**Work instruction:** Only one portion of the data is to be written out: from the line bearing "vfov_deg: 53.1" through the line bearing "exposure_s: 1/25". Write it exactly as it appears.

[Lens and sensor parameters]
—————
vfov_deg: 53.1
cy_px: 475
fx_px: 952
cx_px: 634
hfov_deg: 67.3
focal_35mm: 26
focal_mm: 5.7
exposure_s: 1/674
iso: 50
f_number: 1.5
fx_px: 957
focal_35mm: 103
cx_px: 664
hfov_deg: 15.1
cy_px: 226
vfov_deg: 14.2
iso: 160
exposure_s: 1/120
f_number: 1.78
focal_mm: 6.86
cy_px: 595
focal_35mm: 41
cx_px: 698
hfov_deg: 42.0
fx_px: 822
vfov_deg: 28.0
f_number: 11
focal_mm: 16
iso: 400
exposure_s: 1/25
—————
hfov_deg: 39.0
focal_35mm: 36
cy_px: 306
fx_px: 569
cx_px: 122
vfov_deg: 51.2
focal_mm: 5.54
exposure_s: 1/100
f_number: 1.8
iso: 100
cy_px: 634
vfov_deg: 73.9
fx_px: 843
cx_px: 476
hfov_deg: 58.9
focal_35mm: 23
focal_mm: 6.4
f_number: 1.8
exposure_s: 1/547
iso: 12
—————
**Answer area:**
vfov_deg: 53.1
cy_px: 475
fx_px: 952
cx_px: 634
hfov_deg: 67.3
focal_35mm: 26
focal_mm: 5.7
exposure_s: 1/674
iso: 50
f_number: 1.5
fx_px: 957
focal_35mm: 103
cx_px: 664
hfov_deg: 15.1
cy_px: 226
vfov_deg: 14.2
iso: 160
exposure_s: 1/120
f_number: 1.78
focal_mm: 6.86
cy_px: 595
focal_35mm: 41
cx_px: 698
hfov_deg: 42.0
fx_px: 822
vfov_deg: 28.0
f_number: 11
focal_mm: 16
iso: 400
exposure_s: 1/25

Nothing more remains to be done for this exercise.